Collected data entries
-=-=-=-=-

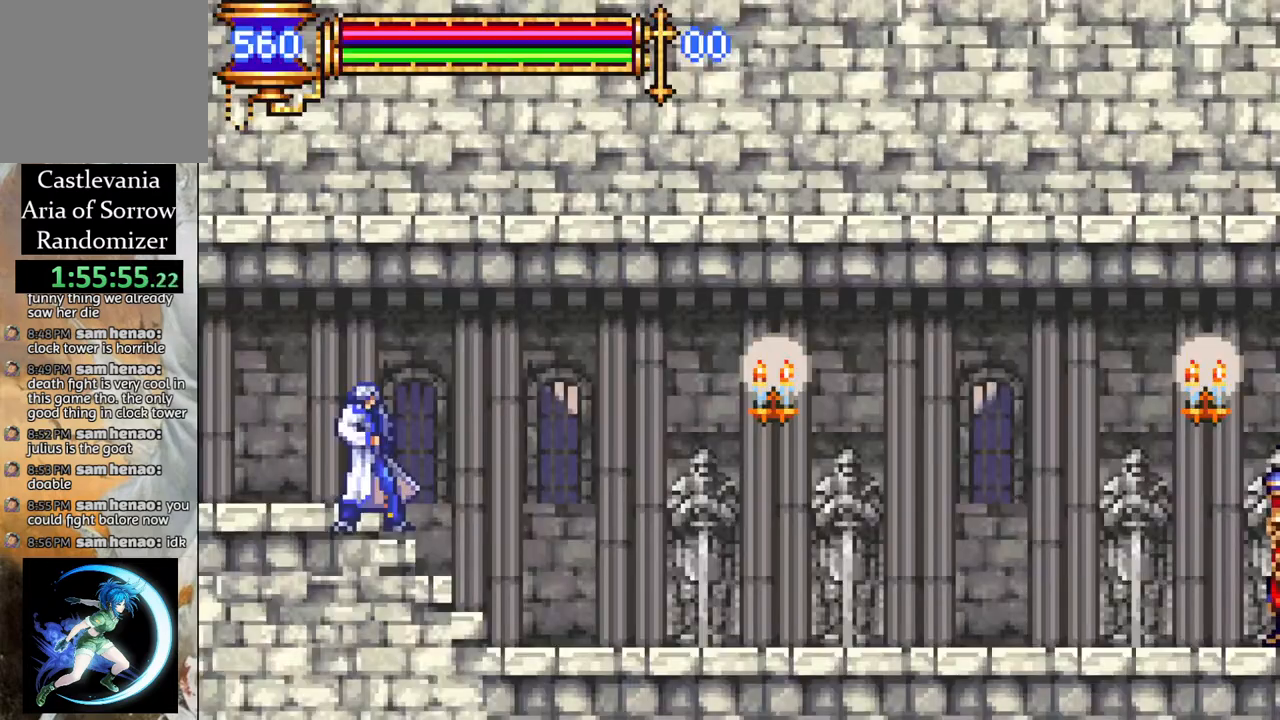
{"buttons": ["DPAD_RIGHT"], "left_stick": "center", "right_stick": "center", "events": [[17, "CROSS", "down"], [67, "CIRCLE", "down"], [67, "CROSS", "up"], [150, "CIRCLE", "up"]]}
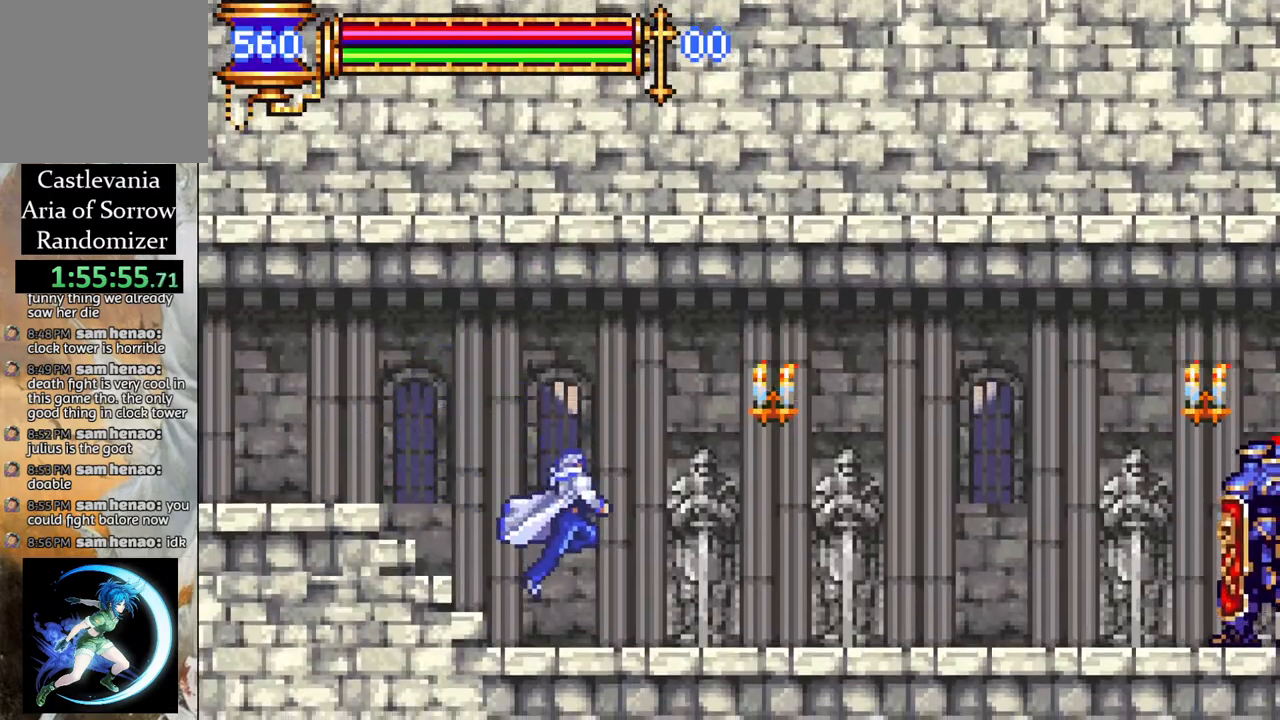
{"buttons": ["DPAD_RIGHT"], "left_stick": "center", "right_stick": "center", "events": [[100, "CROSS", "down"], [100, "R1", "down"], [333, "CROSS", "up"], [400, "R1", "up"]]}
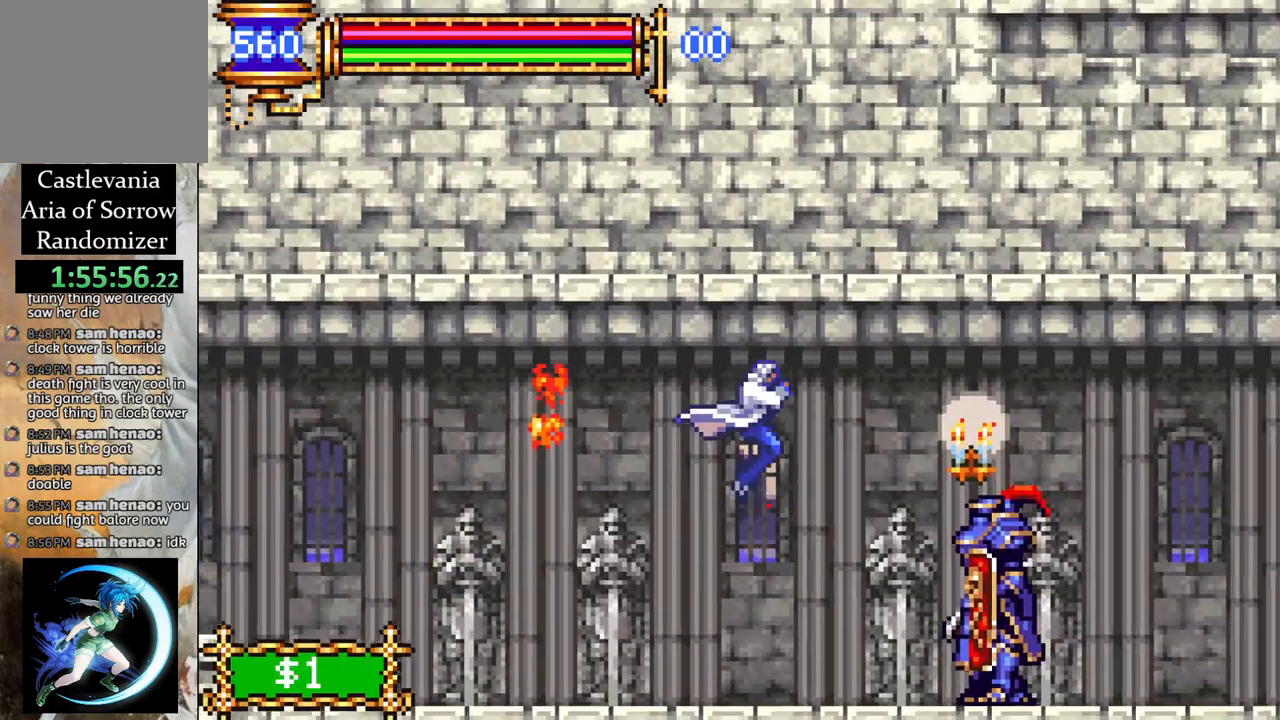
{"buttons": ["CIRCLE"], "left_stick": "center", "right_stick": "center", "events": [[83, "CIRCLE", "down"], [200, "CIRCLE", "up"], [217, "DPAD_RIGHT", "up"], [433, "CROSS", "down"], [483, "CIRCLE", "down"], [500, "CROSS", "up"]]}
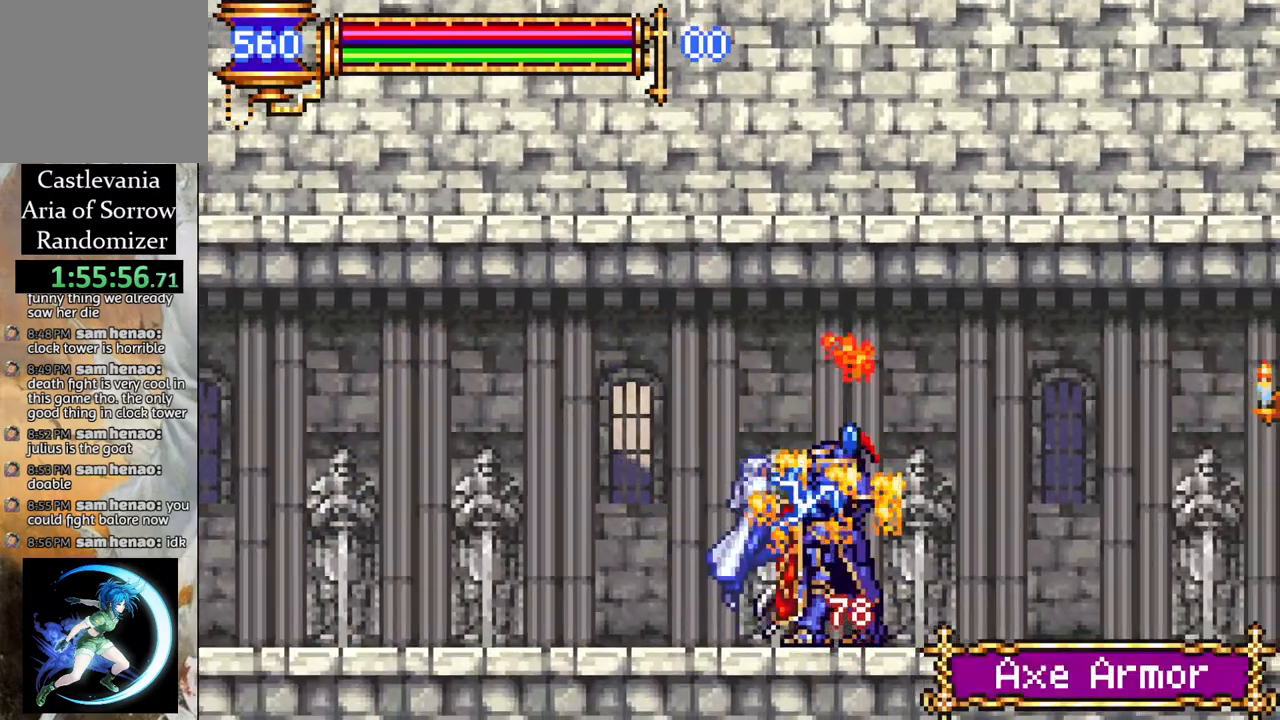
{"buttons": ["CROSS", "R1", "DPAD_RIGHT"], "left_stick": "center", "right_stick": "center", "events": [[50, "CIRCLE", "up"], [167, "DPAD_RIGHT", "down"], [400, "CROSS", "down"], [400, "R1", "down"]]}
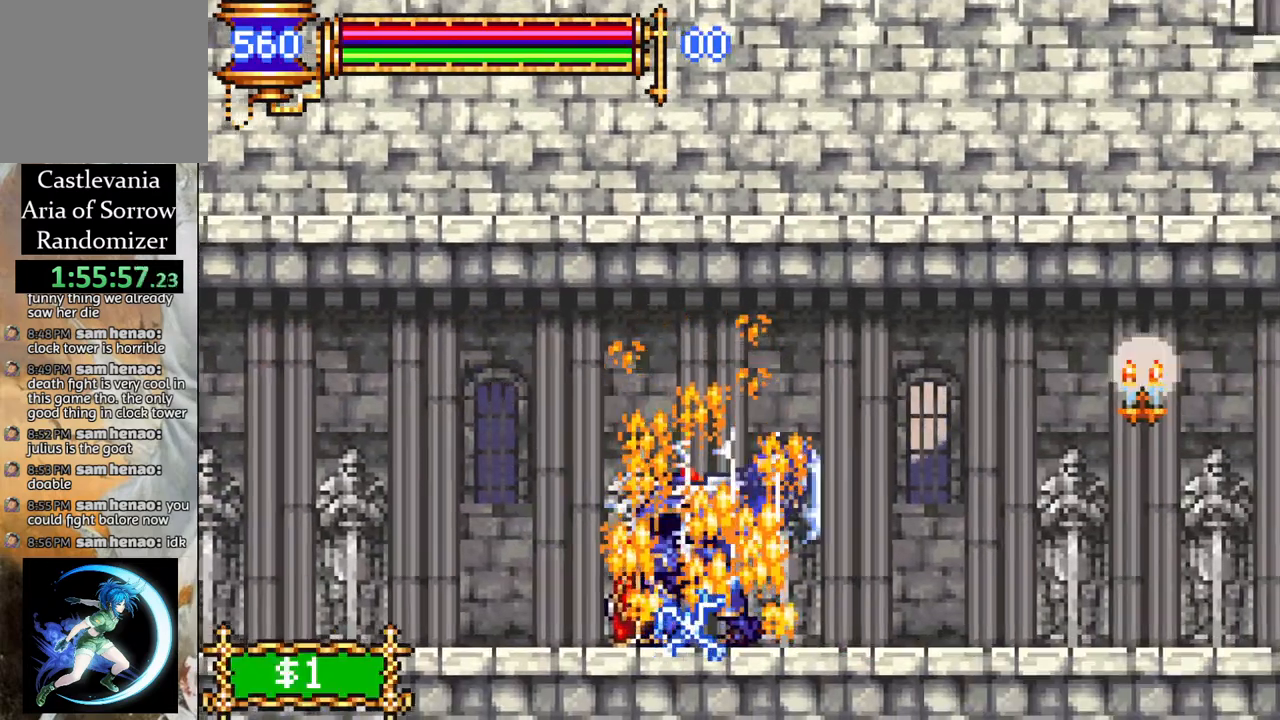
{"buttons": ["DPAD_RIGHT"], "left_stick": "center", "right_stick": "center", "events": [[133, "CROSS", "up"], [200, "R1", "up"], [250, "CIRCLE", "down"], [367, "CIRCLE", "up"]]}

-=-=-=-=-

§ **Your task**:
Please report all lines in the entries where "CIRCLE" appears.

§ **Solution to the problem**:
{"buttons": ["DPAD_RIGHT"], "left_stick": "center", "right_stick": "center", "events": [[17, "CROSS", "down"], [67, "CIRCLE", "down"], [67, "CROSS", "up"], [150, "CIRCLE", "up"]]}
{"buttons": ["CIRCLE"], "left_stick": "center", "right_stick": "center", "events": [[83, "CIRCLE", "down"], [200, "CIRCLE", "up"], [217, "DPAD_RIGHT", "up"], [433, "CROSS", "down"], [483, "CIRCLE", "down"], [500, "CROSS", "up"]]}
{"buttons": ["CROSS", "R1", "DPAD_RIGHT"], "left_stick": "center", "right_stick": "center", "events": [[50, "CIRCLE", "up"], [167, "DPAD_RIGHT", "down"], [400, "CROSS", "down"], [400, "R1", "down"]]}
{"buttons": ["DPAD_RIGHT"], "left_stick": "center", "right_stick": "center", "events": [[133, "CROSS", "up"], [200, "R1", "up"], [250, "CIRCLE", "down"], [367, "CIRCLE", "up"]]}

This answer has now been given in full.